Data provided:
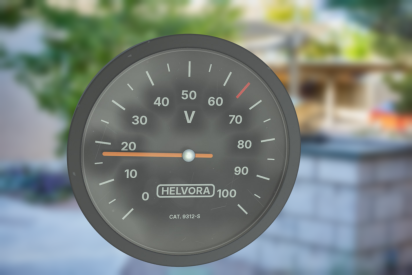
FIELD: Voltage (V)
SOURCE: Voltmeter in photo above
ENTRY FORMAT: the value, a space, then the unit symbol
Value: 17.5 V
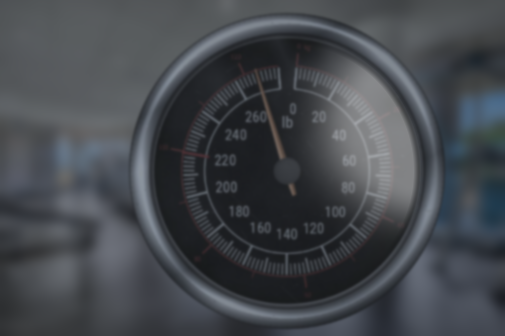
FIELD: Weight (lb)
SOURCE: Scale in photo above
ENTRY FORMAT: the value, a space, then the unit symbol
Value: 270 lb
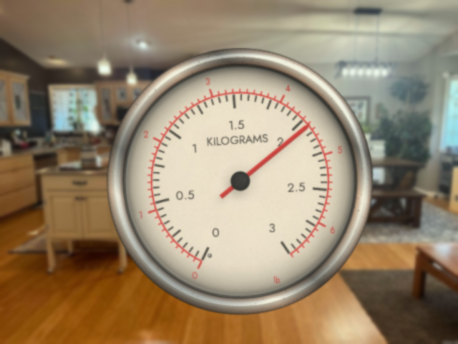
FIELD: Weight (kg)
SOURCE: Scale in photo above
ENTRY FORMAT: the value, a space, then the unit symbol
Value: 2.05 kg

Assigned task: Lay out all the entries above as a two-column CSV with the header entry_text,reading, one row per entry, each field quoted and line breaks changed to spaces. Put the entry's text in entry_text and its answer in reading, and leave out the pictures.

Response:
entry_text,reading
"FIELD: Voltage (V) SOURCE: Voltmeter in photo above ENTRY FORMAT: the value, a space, then the unit symbol Value:","17.5 V"
"FIELD: Weight (lb) SOURCE: Scale in photo above ENTRY FORMAT: the value, a space, then the unit symbol Value:","270 lb"
"FIELD: Weight (kg) SOURCE: Scale in photo above ENTRY FORMAT: the value, a space, then the unit symbol Value:","2.05 kg"